Messages through History

Having spent the last two days in Colonial Williamsburg, Virginia I realized the big picture messages that are portrayed to visitors, both intentional and unintentional, which I didn’t realize coming here as a child or with my family.  Two of the messages that really stood out to me were how easy we truly have it in the twentieth century and how little Colonial Williamsburg acknowledges and educates about slavery during the eighteenth century.

Life was truly harder during the eighteenth century, during the time of Colonial Williamsburg.  Throughout this time people had to work for everything they wanted and owned.  If they wanted a spoon they didn’t just drive to Walmart and buy one, they went to a silversmith, gave them silver, and had to wait for it to be made by hand.  If they wanted food they usually had to make it themselves and only eat what they could make themselves, they didn’t just go to the McDonald’s drive through and order a Big Mac.  When the colonies first settled in the New World they had a hard time getting use to the new land and learning how to fend for themselves.  The movie The New World that we watched showed how the colonists really struggled to get use to the natives and make it through the tough, harsh winters.  Nowadays, we talk about how awful the winter is and how cold it is and that we want it to end but we don’t experience anything close to what the colonists did.  I couldn’t imagine having to eat leather and my clothing because there was no food.  We truly do take things for granted and don’t realize how easy industrialization and the advancement of technology really did make our lives. But at the same time they didn’t show the worst parts about life at home as someone in the middle class.  They portrayed how difficult some of the trades are very well, but they did not portray how awful life at home could be.  Dr. Seidel mentioned in his lecture how small the houses these people lived in were and how you could hear everything everyone did and said until the homes became larger.  However, there weren’t any of these homes that could be toured and no one I spoke to really talked about what they did at home or what it was like at home.

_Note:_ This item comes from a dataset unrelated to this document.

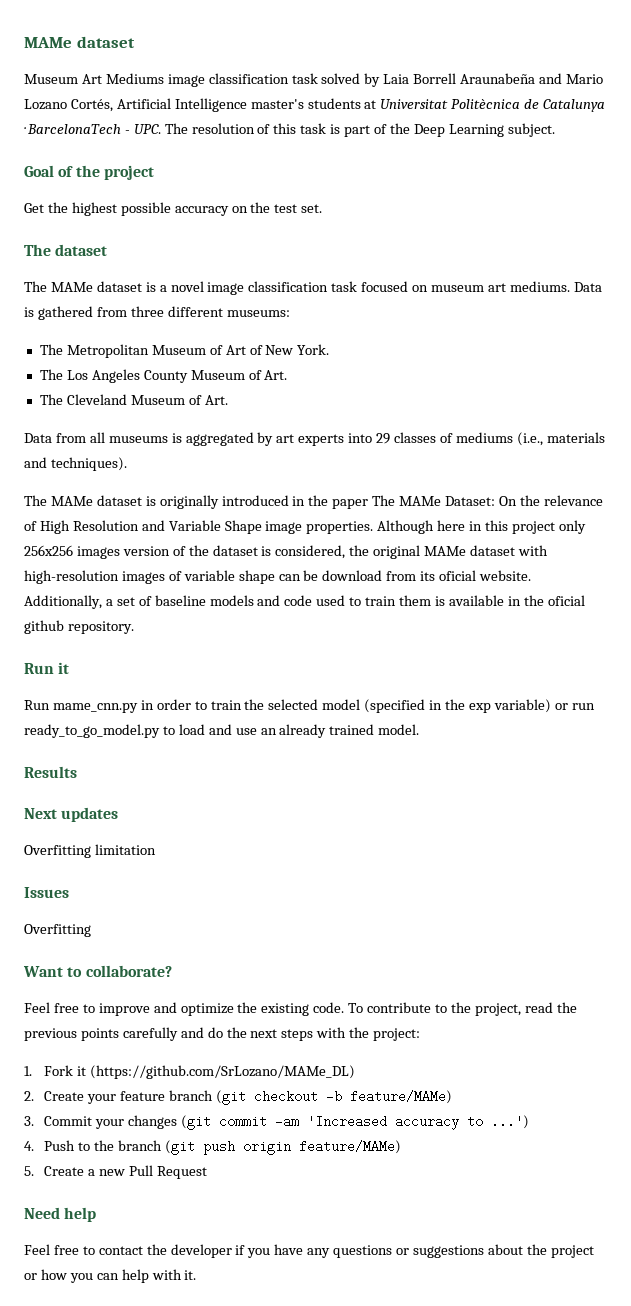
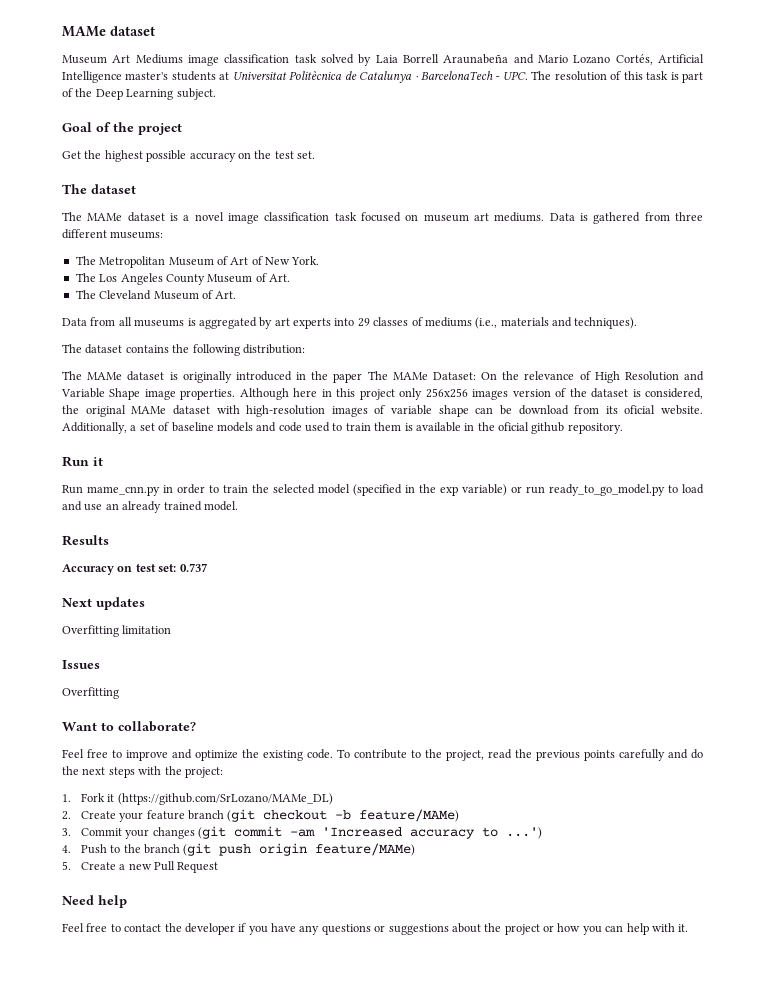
(127, 464) none -> [62,344,305,356] // The dataset contains the following distribution:
(77, 772) none -> [62,563,207,575] // Accuracy on test set: 0.737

The more unintentional message that I got out of my experience here in Williamsburg was how underrepresented the slaves are.  We learned that the slaves made up over 50% of the population in Colonial Williamsburg, yet I didn’t see more than two African American interpreters during the two days I spent wandering around the town.  When I would ask the tradesman about what their interactions with the slaves and African Americans would be like and how often they would occur, they would stare at me with a blank stare as if they had never even thought about the slaves that had been there during the time.  I expected the slaves to be represented and at least to be seen and talked about more than just where the slave quarters were.  I even went to the exhibit for the African American church that was founded in 1781, according to the tour guide in the Bruton Parrish Church, but there was no one there to answer any questions I had and it was tucked away as if they didn’t care if anyone went there or learned about the African American culture.